:: DOCUMENTO

Fundamental para a noção de «enriquecimento mútuo» é a ideia, formulada por Bento XVI, de que não há oposição entre o Novus e o Vetus Ordo. Ele diz na Carta aos Bispos do Mundo que acompanhou o Summorum Pontificum: «Não existe qualquer contradição entre uma edição e outra do Missale Romanum. Na história da Liturgia, há crescimento e progresso, mas nenhuma ruptura…»

Em seu artigo para La Nef, cardeal Sarah declarou:

«Por conseguinte, seria errôneo considerar que as duas formas litúrgicas são fundadas em duas teologias opostas. A Igreja tem apenas uma verdade para ensinar e celebrar: Jesus Cristo e Jesus Cristo Crucificado!»

Há evidências de que Bento XVI acreditava que um enfoque na liturgia poderia atrair os tradicionalistas no sentido de negligenciarem suas preocupações doutrinais em relação ao Concílio Vaticano II. Já em 1999, o cardeal Ratzinger escrevera a um teólogo crítico de sua postura sobre a Missa Tradicional: «Lamento que você não tenha percebido no meu pronunciamento o convite feito aos ‘tradicionalistas’ no sentido de se abrirem ao Concílio e reconciliarem-se com ele na esperança de, um dia, superarmos a divisão entre os dois Missais» (Carta ao Pe. Matias Augé, 18 de fevereiro de 1999).

Essa ideia é consistentemente sustentada por aqueles que apoiam o pensamento litúrgico de Bento XVI. Em seu discurso para a conferência de 2017 do Summorum Pontificum, o Arcebispo Pozzo disse:

«O motu proprio, portanto, não visa a uniformidade litúrgica, mas sim a reconciliação dentro da Igreja, trazendo as duas Formas, Ordinária e Extraordinária, a conviverem lado a lado, respeitando suas características específicas…»

Posição progressiva: duas Missas, duas «diferentes» teologias

Contudo, as vozes de ambos os lados do espectro contradizem esta tese. Mais recentemente, em 8 de julho de 2017, o teólogo progressista Pe. Matias Augé, professor de liturgia no Pontifício Instituto Litúrgico de Santo Anselmo, como se vê em seus comentários sobre o artigo do Cardeal Sarah em La Nef, e publicados no blog católico progressivo Pray Tell. Ele acredita firmemente que as teologias expressas no Novus e Vetus Ordos não são as mesmas. Pe. Augé escreve:

«Sarah argumenta que é ‘incorreto sustentar que as duas formas de liturgia expressam teologias opostas. A Igreja tem uma única verdade que ela ensina e celebra.’ Mais uma vez, devo dizer: duas teologias ‘opostas’, não; mas ‘diferentes’, certamente… A teologia pós-tridentina dos sacramentos é uma coisa, e a teologia sacramental inspirada no Vaticano II é outra.»

Considerando a sugestão do cardeal Sarah de que os dedos do sacerdote sejam mantidos unidos após a Consagração, Pe. Augé diz: «Esta última proposta reflete uma teologia eucarística que não é mais viável». Anthony Ruff, OSB, que traduziu as observações de Pe. Augé do italiano original, comenta:

«O Concílio afirmou a Presença Real, é claro. Mas nunca usou o termo ‘transubstanciação’ depois. Coincidência? Supervisão? Detalhes irrelevantes? Não. Em vez disso, a ilustração perfeita de toda a maneira de pensar tal qual os documentos do Concílio se expressam…»

::::
:: DADOS FORNECIDOS

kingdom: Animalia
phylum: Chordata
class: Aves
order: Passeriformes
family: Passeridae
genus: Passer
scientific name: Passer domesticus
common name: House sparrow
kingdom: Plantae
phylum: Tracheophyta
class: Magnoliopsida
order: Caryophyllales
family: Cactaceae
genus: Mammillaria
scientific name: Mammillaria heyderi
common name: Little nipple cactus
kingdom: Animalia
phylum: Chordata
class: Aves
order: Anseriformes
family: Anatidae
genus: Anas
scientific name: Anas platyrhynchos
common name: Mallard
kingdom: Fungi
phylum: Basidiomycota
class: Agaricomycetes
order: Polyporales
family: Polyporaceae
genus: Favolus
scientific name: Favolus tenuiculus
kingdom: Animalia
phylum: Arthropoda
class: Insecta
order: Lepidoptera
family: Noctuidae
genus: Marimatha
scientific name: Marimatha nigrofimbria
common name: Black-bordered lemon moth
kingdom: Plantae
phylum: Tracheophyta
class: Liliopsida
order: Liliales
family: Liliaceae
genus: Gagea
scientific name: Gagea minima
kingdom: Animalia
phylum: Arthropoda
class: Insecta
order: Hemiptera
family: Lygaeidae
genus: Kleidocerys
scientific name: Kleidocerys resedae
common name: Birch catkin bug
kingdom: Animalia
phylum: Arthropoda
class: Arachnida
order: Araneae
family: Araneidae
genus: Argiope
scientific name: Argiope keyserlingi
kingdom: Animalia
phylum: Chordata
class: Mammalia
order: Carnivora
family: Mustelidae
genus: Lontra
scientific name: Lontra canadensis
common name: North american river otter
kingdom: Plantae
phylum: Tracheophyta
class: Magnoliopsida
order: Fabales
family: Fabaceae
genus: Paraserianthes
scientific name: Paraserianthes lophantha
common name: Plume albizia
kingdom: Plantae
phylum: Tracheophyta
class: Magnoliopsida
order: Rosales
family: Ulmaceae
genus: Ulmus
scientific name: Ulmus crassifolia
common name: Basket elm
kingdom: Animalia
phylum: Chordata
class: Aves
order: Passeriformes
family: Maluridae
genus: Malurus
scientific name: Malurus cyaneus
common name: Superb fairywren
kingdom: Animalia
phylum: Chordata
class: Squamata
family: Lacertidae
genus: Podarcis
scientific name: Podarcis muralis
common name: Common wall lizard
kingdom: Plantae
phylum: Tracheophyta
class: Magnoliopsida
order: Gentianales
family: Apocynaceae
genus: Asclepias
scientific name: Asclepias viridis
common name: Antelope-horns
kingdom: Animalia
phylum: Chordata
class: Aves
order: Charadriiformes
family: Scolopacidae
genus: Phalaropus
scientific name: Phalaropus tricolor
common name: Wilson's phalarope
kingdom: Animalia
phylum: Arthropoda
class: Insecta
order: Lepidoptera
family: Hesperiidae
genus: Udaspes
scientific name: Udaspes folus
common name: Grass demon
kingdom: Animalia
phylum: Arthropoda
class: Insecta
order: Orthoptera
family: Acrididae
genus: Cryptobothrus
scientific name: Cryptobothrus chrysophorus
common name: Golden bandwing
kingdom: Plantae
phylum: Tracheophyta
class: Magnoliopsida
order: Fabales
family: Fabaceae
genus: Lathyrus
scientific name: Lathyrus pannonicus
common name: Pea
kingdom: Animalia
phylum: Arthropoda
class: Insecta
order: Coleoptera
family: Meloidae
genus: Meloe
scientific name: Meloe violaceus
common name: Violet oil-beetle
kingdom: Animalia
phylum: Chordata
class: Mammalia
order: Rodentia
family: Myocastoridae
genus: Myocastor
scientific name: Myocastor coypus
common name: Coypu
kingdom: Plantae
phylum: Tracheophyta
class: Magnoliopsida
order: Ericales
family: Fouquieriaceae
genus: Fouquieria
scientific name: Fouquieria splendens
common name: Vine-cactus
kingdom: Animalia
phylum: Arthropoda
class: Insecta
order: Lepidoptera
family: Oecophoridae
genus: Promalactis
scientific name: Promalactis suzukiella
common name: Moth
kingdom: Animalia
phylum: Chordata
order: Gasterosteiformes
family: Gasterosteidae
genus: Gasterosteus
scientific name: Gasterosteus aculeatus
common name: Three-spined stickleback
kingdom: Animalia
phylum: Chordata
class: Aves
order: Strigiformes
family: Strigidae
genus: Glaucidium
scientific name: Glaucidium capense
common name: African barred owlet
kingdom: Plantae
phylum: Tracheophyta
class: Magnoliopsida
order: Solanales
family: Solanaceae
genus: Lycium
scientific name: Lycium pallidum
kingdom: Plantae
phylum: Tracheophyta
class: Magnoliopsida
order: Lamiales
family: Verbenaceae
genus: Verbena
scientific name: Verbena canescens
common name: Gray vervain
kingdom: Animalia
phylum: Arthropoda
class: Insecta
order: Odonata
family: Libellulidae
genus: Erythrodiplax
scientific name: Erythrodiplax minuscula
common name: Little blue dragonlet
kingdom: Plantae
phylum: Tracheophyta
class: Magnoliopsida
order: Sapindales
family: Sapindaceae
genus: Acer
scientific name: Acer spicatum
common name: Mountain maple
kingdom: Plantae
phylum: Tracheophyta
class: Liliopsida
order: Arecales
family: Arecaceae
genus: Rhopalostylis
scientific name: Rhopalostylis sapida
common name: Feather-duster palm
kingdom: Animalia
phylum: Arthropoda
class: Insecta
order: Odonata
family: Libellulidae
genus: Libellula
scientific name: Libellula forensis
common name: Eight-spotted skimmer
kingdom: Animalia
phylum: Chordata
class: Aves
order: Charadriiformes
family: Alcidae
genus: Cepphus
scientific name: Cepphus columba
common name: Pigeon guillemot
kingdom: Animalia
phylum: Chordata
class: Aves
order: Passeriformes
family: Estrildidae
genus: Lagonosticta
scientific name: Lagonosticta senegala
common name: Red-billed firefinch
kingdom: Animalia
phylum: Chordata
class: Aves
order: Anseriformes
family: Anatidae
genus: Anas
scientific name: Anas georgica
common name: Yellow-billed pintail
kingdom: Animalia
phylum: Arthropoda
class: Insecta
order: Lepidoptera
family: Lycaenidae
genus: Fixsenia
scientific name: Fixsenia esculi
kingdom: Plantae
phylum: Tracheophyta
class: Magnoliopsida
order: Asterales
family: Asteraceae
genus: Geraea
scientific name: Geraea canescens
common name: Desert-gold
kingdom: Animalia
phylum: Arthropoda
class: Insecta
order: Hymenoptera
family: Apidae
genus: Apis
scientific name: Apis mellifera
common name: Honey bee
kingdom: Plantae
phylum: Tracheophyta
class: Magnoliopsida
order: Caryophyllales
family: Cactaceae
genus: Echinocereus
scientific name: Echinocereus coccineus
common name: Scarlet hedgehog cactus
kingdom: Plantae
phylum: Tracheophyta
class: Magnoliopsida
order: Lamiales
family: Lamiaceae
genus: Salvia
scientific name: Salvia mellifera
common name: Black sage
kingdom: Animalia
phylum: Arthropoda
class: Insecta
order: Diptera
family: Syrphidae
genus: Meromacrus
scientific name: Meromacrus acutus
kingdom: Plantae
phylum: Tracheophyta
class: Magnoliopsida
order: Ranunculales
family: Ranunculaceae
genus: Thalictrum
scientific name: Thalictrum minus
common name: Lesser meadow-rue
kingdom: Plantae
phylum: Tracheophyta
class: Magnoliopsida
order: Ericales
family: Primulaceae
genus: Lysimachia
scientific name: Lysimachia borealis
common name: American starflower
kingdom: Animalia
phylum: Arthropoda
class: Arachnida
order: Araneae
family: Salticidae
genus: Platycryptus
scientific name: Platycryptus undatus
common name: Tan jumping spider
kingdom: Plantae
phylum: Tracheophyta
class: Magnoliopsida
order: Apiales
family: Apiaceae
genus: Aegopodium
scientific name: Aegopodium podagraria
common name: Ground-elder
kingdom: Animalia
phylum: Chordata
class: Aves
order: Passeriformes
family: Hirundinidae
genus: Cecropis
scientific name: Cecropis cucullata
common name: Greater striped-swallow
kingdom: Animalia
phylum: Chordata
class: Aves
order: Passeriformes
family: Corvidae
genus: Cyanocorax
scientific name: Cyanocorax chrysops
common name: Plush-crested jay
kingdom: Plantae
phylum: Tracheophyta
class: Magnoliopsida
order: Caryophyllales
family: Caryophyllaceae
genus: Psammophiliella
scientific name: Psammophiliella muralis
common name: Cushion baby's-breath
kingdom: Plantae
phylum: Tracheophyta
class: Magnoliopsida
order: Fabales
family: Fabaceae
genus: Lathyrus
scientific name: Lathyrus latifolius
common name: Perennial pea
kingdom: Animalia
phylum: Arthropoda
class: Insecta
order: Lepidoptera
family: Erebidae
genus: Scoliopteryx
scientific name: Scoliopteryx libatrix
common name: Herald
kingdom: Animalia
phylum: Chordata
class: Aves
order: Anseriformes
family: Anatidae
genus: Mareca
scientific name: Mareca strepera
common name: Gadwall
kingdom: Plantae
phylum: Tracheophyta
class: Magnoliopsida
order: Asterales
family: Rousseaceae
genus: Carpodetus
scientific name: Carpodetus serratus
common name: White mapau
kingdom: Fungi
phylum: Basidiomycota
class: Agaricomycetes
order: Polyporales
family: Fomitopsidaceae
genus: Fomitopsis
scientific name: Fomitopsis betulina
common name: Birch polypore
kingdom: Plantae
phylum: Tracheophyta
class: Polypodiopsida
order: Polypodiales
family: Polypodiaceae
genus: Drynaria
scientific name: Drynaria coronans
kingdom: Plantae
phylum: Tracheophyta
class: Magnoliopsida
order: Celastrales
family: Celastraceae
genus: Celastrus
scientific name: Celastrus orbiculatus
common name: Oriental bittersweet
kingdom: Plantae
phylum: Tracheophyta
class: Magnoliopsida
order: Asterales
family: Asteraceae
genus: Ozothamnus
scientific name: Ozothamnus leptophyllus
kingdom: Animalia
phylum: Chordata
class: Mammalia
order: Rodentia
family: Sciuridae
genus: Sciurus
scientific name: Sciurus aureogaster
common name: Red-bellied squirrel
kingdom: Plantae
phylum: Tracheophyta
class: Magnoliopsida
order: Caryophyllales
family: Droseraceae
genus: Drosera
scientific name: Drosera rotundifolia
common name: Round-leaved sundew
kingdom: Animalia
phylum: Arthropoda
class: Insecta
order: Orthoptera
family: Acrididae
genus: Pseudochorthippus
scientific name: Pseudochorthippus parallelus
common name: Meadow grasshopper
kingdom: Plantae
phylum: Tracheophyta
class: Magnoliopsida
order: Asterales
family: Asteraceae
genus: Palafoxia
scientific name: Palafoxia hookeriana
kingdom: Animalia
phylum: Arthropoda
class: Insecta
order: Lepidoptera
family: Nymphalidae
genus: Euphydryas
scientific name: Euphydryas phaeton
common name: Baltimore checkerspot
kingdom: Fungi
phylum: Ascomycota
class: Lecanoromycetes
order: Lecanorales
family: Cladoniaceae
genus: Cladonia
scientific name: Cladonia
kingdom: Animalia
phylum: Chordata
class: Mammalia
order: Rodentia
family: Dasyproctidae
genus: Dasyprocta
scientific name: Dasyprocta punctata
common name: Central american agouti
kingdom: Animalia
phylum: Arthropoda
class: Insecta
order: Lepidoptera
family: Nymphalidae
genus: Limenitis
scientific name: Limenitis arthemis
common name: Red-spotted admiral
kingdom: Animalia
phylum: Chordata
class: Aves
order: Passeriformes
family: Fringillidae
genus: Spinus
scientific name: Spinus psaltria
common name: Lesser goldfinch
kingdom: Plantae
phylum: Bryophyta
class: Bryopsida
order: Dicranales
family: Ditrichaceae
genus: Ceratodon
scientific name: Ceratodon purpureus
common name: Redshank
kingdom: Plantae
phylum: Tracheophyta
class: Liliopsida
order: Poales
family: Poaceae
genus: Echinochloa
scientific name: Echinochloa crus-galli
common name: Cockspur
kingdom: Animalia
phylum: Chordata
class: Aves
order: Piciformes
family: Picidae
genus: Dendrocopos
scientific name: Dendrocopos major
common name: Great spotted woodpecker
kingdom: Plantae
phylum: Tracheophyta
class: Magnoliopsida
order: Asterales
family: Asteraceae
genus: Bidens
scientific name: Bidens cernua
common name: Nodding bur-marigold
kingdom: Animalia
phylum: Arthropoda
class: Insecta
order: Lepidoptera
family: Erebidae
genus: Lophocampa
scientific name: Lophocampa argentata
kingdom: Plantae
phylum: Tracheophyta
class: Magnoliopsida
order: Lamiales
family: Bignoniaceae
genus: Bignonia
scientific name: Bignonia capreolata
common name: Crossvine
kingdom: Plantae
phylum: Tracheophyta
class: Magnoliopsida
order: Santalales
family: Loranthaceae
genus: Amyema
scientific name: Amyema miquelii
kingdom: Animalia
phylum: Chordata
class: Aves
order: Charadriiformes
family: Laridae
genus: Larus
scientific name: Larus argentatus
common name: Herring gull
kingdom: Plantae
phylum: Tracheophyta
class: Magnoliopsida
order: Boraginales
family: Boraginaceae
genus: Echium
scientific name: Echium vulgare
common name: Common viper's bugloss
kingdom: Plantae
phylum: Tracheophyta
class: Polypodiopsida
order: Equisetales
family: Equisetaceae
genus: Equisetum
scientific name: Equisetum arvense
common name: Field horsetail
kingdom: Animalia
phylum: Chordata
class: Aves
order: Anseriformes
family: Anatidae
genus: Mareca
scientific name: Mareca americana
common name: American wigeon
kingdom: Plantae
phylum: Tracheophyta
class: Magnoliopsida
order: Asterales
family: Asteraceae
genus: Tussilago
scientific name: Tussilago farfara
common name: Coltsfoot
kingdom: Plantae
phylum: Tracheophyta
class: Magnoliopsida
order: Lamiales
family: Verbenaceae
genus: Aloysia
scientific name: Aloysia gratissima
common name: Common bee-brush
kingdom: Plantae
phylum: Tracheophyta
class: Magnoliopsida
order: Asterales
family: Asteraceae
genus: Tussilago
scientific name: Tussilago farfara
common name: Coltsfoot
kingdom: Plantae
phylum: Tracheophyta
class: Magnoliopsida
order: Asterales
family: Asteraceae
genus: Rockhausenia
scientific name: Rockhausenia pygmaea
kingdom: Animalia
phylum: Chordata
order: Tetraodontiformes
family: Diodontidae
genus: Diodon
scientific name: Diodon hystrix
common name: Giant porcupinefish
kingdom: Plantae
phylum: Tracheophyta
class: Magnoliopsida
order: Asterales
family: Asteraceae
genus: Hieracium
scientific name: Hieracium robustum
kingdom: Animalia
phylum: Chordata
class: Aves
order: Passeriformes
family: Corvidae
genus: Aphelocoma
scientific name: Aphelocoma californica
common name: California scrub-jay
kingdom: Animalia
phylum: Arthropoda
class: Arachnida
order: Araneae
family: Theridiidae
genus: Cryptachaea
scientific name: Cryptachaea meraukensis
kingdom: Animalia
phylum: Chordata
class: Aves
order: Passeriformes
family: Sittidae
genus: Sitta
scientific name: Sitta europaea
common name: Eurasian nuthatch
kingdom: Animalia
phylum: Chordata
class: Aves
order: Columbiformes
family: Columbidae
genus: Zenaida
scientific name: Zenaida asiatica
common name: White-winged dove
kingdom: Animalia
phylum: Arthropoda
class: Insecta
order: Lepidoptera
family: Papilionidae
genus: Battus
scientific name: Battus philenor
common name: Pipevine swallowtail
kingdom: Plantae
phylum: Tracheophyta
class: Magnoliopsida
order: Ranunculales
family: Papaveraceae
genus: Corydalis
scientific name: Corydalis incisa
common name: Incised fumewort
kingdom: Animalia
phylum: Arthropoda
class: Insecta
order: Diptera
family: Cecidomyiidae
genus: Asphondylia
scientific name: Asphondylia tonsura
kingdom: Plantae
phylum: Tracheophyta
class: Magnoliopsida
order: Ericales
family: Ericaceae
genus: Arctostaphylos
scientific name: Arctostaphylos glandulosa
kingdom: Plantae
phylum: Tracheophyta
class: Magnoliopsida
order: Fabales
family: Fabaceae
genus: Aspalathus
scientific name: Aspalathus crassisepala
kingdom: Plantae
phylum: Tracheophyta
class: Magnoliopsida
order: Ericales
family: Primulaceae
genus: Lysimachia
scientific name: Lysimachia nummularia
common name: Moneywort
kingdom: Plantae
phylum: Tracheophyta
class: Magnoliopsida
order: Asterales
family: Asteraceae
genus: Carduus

::::

> **TAREFAS**:
[A] Segundo o documento, quem traduziu do italiano as observações do Pe. Matias Augé?
[B] Continue o documento sobre as duas formas da Missa a partir do ponto em que ele termina.
Os registros não são necessários.

> **RESPOSTAS**:
[A] Anthony Ruff, OSB.

[B]
Posição Tradicionalista: A Intervenção Ottaviani

Entre a literatura tradicional que analisa a teologia sobre a qual a Missa Nova é fundada e como ela se diferencia daquela que produziu a Missa Tridentina, duas obras de destaque são a Intervenção Ottaviani, notável por sua concisão e clareza, e a trilogia Revolução Litúrgica de Michael Davies.

Em uma carta datada de 25 de setembro de 1969, o cardeal Ottaviani, chefe do Santo Ofício (agora Congregação para a Doutrina da Fé), e o cardeal Bacci escreveram a Paulo VI, apresentando os resultados de um estudo teológico sobre a Missa Nova e a nova instrução geral.

«O Novus Ordo representa, tanto em seu todo como nos detalhes, um surpreendente afastamento da teologia católica da Missa tal qual formulada na Sessão XXII do Concílio de Trento», afirma a carta.

A Intervenção Ottaviani apresenta uma análise passo-a-passo do porquê isso é assim, citando, em primeiro lugar, uma mudança na definição da Missa, anteriormente o incruento Sacrifício da Cruz. Agora «A Ceia do Senhor» e «uma reunião ou assembleia sagrada do Povo de Deus, que se reúne sob a presidência do sacerdote, para celebrar o Memorial do Senhor».

O documento prossegue listando outras discrepâncias importantes. Os fins da Missa são alterados no Rito Novo pela remoção de distinções entre o sacrifício humano e o Divino, e a mudança no pão e no vinho é «espiritual» e não «substancial». Há falta de alusões à Presença Real e ela é implicitamente repudiada. Os papéis dos sacerdotes e do povo são falsificados, deturpando a natureza da Igreja e transformando o sacerdote em um ministro protestante. A unidade da Igreja é atacada pelo abandono do latim, uma falta de unidade na linguagem susceptível de se traduzir em falta de unidade na doutrina. A isso se acrescenta o perigo de alienar os orientais ortodoxos liturgicamente conservadores e um abandono das proteções às doutrinas da fé consagradas na Missa Tridentina.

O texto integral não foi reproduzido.